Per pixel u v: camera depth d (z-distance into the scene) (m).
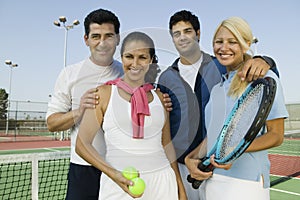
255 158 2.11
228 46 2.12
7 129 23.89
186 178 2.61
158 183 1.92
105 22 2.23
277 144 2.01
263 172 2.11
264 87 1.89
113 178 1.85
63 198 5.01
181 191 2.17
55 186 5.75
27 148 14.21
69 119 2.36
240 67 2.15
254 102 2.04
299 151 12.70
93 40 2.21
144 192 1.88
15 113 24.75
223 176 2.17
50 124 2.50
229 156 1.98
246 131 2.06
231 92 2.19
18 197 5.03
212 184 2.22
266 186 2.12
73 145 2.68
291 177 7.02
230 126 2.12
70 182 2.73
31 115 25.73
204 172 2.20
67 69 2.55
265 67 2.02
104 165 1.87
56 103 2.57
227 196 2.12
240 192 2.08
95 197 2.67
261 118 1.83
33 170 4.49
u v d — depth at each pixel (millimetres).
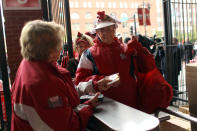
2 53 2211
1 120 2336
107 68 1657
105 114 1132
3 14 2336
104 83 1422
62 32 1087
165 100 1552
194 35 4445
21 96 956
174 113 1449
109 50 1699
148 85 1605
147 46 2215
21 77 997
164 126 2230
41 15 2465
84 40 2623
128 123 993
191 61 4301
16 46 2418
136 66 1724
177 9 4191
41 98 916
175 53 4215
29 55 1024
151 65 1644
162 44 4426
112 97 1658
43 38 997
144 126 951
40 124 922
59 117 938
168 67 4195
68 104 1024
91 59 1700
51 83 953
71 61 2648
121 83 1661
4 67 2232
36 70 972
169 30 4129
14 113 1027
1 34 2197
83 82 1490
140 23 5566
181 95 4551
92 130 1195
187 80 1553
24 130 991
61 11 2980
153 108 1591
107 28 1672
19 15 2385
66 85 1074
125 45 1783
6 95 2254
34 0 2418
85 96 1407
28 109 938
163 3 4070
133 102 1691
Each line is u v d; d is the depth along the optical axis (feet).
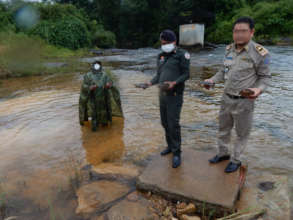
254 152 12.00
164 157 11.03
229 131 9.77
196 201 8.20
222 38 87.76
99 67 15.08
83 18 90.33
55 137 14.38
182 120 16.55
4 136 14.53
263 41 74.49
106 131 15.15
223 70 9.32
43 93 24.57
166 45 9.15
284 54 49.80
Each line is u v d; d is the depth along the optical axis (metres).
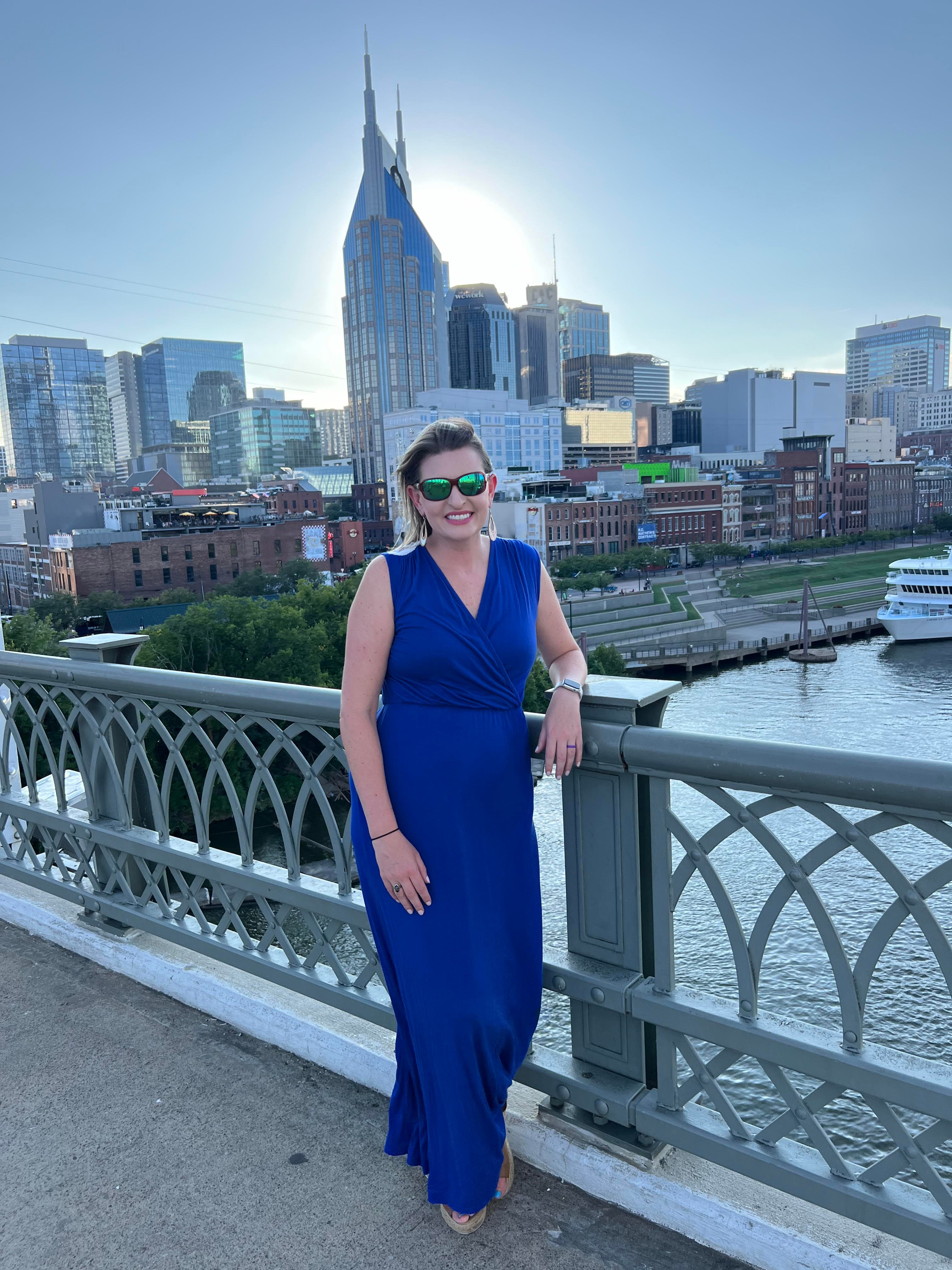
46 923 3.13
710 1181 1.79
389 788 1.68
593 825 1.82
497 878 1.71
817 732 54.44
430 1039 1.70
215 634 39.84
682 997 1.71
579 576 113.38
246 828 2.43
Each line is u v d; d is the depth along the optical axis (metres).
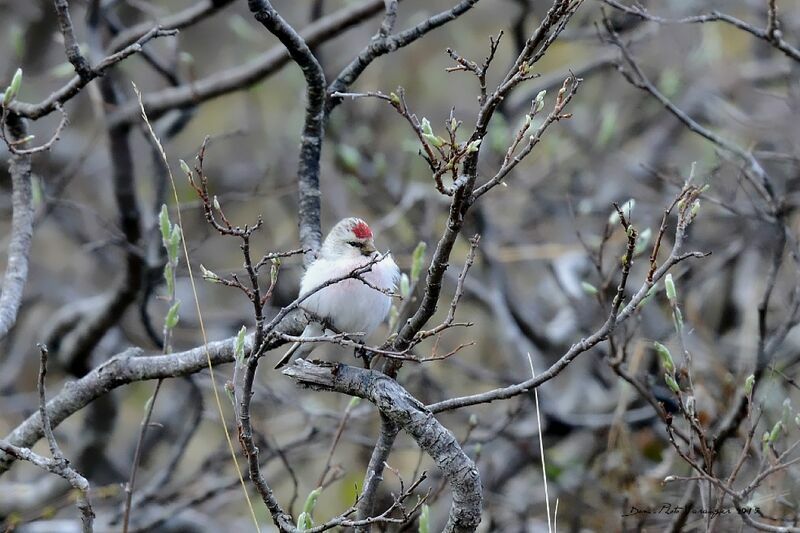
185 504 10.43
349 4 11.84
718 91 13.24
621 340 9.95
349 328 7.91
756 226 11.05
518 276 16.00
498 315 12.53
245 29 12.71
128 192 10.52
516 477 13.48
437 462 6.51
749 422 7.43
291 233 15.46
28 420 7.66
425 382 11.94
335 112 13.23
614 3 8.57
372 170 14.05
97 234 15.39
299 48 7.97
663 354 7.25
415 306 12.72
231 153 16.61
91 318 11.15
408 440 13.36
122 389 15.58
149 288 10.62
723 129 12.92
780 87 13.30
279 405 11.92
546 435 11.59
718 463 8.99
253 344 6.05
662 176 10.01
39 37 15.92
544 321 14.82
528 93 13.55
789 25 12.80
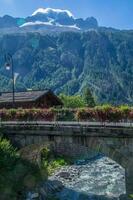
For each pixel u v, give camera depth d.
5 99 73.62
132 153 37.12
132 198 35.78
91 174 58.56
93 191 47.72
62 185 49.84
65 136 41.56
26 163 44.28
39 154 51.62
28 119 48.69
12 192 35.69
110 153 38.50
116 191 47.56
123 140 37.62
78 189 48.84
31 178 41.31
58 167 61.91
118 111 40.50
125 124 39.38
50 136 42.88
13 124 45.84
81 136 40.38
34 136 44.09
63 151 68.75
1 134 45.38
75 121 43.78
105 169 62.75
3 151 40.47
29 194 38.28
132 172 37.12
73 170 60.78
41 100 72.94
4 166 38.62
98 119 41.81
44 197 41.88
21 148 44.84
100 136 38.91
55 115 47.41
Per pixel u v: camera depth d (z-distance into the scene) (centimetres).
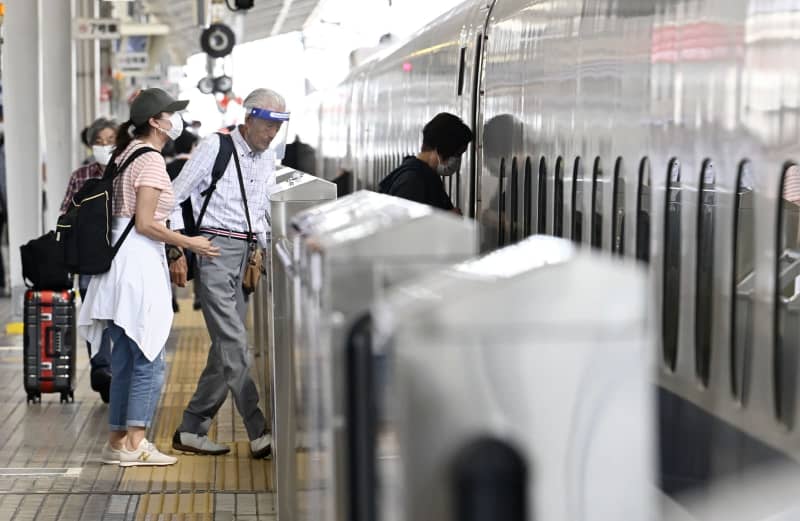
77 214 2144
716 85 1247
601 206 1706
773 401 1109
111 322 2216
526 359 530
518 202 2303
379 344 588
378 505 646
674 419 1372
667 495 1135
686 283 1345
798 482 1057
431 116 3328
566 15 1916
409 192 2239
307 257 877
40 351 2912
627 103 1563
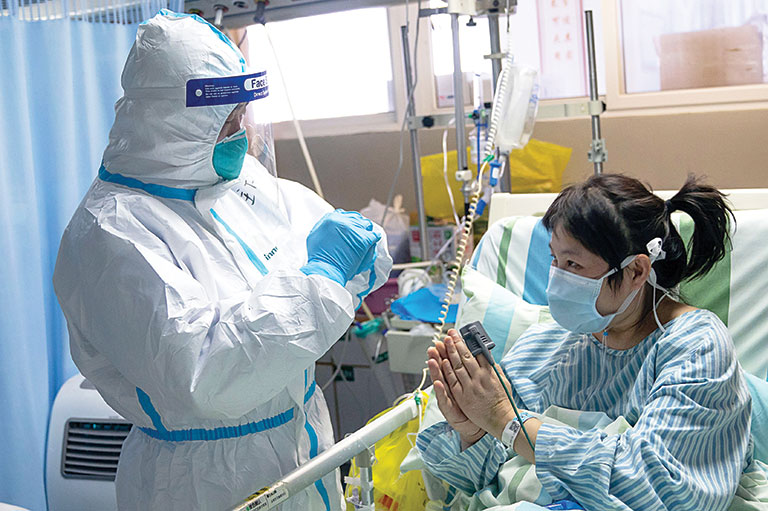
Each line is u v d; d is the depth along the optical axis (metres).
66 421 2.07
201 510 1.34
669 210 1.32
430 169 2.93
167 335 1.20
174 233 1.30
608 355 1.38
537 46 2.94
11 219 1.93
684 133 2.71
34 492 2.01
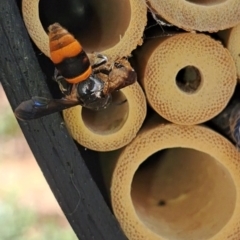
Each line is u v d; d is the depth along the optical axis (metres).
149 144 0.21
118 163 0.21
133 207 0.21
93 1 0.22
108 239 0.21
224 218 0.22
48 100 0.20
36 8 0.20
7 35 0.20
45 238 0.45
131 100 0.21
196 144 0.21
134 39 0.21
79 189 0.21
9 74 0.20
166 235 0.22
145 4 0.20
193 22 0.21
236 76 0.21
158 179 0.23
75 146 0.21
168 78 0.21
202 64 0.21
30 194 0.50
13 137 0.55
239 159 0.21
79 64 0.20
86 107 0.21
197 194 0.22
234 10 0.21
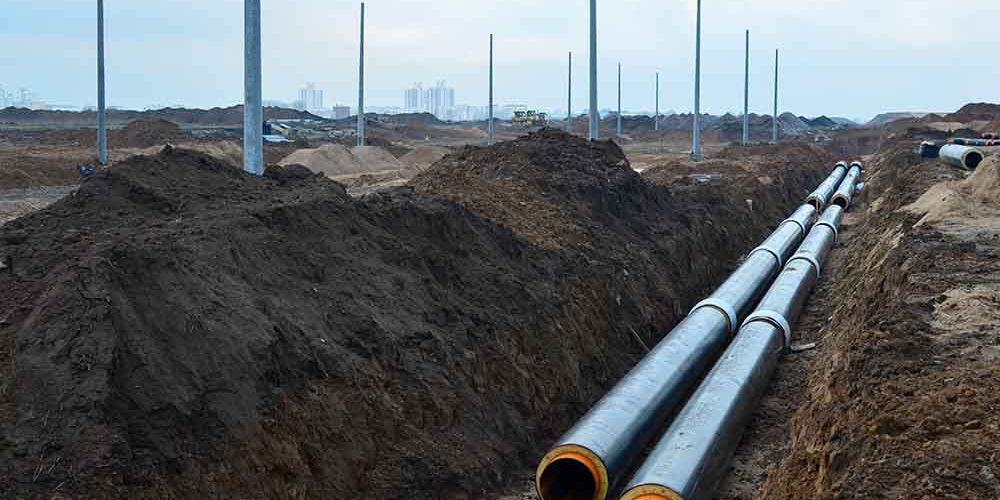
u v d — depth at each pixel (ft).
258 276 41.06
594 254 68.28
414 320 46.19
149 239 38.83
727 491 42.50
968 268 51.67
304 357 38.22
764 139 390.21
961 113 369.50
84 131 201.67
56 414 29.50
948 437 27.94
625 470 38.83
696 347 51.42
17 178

**Problem description:** All lines in the listing above from the line containing "133 207 0.21" to the line containing "239 159 0.21", inclusive, should be retyped exactly; no other lines should appear.

**Solution:**
133 207 0.21
93 1 0.22
108 239 0.21
224 218 0.22
48 100 0.20
36 8 0.20
7 35 0.20
45 238 0.45
131 100 0.21
196 144 0.21
134 39 0.21
79 189 0.21
9 74 0.20
166 235 0.22
145 4 0.20
193 22 0.21
236 76 0.21
158 179 0.23
75 146 0.21
168 78 0.21
202 64 0.21
30 194 0.50
13 137 0.55
239 159 0.21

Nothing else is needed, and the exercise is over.